» **WORK INSTRUCTION**:
Restate word for word the line containing "State the torso" and all remaining lines of the entries below.

[Scene geometry reasoning data]

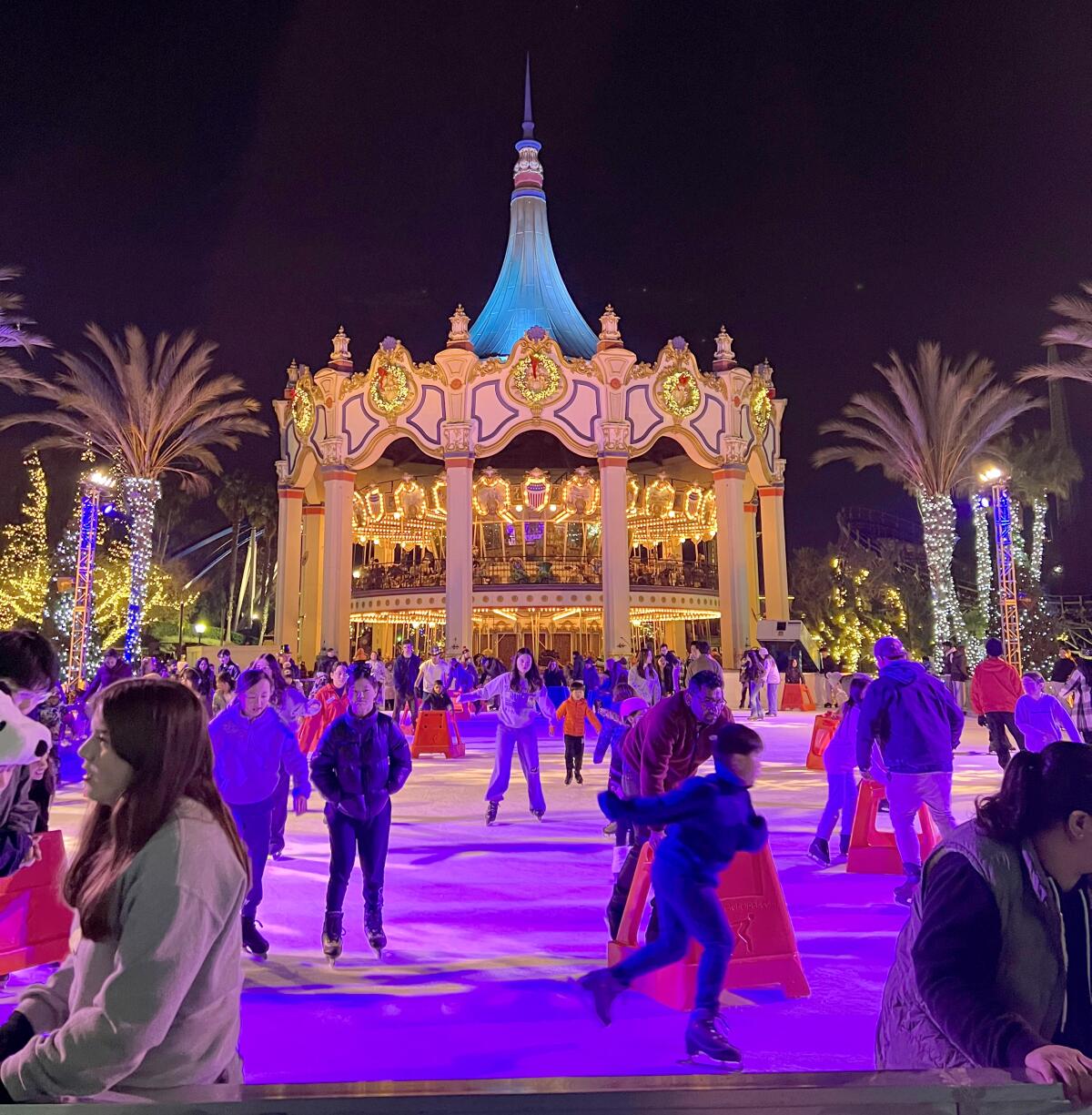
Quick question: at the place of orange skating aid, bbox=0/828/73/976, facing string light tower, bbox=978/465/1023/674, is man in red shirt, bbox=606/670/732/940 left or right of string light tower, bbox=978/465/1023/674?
right

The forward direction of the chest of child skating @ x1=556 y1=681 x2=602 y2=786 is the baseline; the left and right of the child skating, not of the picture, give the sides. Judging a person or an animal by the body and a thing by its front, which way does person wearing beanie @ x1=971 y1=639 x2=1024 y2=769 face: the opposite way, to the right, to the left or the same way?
the opposite way

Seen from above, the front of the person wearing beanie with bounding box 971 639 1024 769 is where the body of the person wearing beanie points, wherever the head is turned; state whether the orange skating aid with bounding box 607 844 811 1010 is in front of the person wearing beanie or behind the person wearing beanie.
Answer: behind

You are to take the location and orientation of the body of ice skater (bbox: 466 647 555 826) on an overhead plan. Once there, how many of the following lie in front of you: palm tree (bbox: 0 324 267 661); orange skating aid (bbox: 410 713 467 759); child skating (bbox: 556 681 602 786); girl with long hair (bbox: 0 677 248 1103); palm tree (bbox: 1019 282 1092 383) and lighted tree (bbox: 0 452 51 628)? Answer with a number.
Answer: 1

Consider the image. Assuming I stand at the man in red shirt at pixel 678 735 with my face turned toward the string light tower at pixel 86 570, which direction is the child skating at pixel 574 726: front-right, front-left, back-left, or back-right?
front-right

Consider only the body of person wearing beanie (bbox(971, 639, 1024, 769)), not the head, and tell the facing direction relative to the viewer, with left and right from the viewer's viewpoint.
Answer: facing away from the viewer

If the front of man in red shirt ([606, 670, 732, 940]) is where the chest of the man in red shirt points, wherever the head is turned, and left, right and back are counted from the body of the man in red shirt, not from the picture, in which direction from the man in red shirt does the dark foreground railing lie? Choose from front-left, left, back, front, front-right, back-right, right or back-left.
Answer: front-right

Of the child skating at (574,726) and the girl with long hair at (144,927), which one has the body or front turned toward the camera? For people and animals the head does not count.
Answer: the child skating

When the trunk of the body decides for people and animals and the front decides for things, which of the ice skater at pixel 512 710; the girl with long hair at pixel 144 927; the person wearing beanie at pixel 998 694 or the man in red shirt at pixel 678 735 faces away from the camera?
the person wearing beanie

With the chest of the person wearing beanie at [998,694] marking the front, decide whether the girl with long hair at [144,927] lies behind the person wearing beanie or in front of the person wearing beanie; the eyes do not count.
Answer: behind

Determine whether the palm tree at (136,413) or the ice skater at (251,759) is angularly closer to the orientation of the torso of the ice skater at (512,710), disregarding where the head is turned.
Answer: the ice skater

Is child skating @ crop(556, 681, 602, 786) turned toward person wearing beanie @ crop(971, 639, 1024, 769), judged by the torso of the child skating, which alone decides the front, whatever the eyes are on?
no

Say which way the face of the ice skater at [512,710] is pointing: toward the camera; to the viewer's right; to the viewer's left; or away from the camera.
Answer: toward the camera
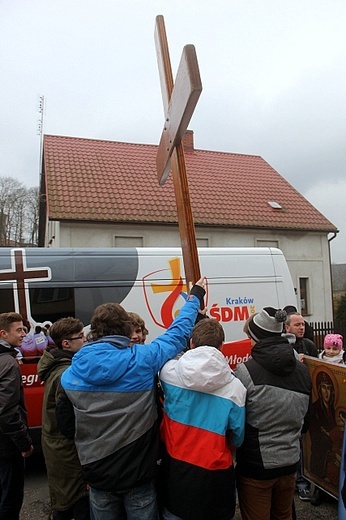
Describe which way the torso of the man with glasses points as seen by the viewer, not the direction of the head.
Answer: to the viewer's right

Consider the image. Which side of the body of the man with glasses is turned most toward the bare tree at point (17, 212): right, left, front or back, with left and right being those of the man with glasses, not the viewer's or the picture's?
left

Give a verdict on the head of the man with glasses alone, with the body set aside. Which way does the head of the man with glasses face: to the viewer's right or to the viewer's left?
to the viewer's right

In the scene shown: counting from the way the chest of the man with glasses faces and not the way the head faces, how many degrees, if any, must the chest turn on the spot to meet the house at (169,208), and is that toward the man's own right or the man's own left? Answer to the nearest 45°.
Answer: approximately 90° to the man's own left

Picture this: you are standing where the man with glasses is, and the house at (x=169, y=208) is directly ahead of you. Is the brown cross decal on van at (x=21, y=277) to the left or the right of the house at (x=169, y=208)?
left

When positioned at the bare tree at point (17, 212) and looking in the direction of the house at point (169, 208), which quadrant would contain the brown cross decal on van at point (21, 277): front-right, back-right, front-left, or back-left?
front-right

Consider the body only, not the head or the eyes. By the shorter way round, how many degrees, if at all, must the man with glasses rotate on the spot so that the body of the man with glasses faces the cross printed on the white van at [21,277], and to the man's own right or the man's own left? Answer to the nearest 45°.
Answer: approximately 90° to the man's own left
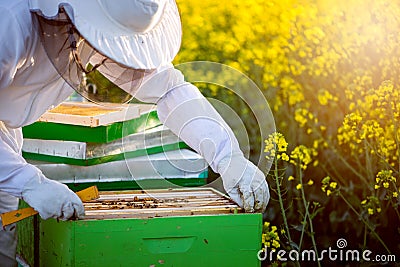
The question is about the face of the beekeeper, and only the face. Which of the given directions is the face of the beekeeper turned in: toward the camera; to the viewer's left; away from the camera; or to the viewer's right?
to the viewer's right

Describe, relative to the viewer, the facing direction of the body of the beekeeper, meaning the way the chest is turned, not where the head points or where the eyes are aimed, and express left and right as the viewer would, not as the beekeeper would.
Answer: facing the viewer and to the right of the viewer
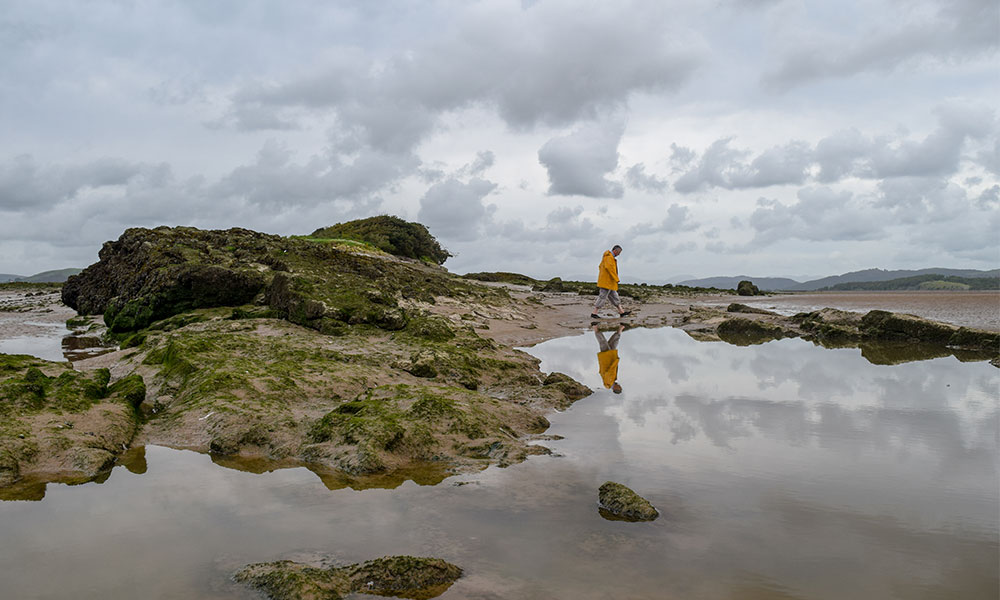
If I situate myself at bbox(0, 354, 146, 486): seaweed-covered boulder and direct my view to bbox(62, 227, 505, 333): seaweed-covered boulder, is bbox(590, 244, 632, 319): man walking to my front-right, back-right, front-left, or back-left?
front-right

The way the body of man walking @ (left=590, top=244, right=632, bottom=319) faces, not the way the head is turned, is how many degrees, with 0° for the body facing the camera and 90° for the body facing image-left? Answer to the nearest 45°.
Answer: approximately 270°

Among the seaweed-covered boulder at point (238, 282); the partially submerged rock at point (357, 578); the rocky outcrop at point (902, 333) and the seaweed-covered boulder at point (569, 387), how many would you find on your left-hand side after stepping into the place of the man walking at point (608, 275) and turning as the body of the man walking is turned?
0

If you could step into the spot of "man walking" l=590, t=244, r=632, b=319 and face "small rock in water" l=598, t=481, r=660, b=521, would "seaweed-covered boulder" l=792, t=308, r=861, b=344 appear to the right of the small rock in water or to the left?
left

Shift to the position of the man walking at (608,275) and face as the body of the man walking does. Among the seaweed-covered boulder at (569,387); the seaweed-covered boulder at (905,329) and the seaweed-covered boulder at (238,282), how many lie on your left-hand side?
0

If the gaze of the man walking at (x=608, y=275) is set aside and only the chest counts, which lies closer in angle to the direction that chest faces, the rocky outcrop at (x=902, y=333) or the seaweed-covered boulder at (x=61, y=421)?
the rocky outcrop

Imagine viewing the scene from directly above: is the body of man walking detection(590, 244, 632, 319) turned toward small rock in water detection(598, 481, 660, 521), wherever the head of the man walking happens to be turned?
no

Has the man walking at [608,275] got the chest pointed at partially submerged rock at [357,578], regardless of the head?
no

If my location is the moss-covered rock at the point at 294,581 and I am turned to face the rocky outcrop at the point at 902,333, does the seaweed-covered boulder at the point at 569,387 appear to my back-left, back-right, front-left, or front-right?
front-left
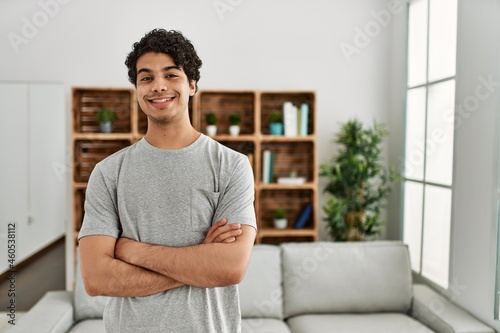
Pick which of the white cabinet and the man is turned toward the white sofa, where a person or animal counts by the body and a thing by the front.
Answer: the white cabinet

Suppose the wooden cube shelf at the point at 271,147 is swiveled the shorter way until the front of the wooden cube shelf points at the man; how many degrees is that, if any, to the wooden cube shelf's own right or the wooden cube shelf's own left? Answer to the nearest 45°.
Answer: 0° — it already faces them

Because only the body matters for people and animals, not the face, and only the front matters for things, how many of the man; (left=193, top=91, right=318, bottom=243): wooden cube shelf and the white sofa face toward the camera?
3

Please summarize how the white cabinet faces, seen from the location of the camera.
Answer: facing the viewer and to the right of the viewer

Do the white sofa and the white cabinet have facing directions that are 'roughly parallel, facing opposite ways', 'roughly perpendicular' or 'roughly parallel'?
roughly perpendicular

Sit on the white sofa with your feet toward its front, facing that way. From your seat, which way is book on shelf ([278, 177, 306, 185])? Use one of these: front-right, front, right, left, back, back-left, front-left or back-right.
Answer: back

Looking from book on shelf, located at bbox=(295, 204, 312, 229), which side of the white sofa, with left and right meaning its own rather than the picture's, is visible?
back

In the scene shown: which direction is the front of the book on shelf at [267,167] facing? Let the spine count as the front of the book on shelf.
toward the camera

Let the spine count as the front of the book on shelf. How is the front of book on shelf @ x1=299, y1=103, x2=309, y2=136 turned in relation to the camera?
facing the viewer

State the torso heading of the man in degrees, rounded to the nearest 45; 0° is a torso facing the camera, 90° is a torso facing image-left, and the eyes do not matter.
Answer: approximately 0°

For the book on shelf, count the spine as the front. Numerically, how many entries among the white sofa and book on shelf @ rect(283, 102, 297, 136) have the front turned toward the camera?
2

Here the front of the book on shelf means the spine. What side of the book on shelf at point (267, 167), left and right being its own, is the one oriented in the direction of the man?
front

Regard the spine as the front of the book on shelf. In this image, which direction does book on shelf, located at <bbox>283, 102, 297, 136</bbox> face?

» **RESPONSE AREA**:
State the torso heading of the man in degrees, rounded to the nearest 45; 0° is a torso facing the camera, 90° is a torso facing image-left, and the eyes do not matter.
Answer: approximately 0°

For the book on shelf, count the spine as the front. Numerically, how many entries among the white sofa and book on shelf @ rect(283, 102, 297, 136) have the front turned toward the camera?
2

Here the front of the book on shelf means the spine. What side of the book on shelf at point (267, 167), left and right being its own, is the one oriented in the direction of the man?
front

Regard the spine as the front of the book on shelf. In this image, which direction does book on shelf, located at <bbox>283, 102, 297, 136</bbox> face?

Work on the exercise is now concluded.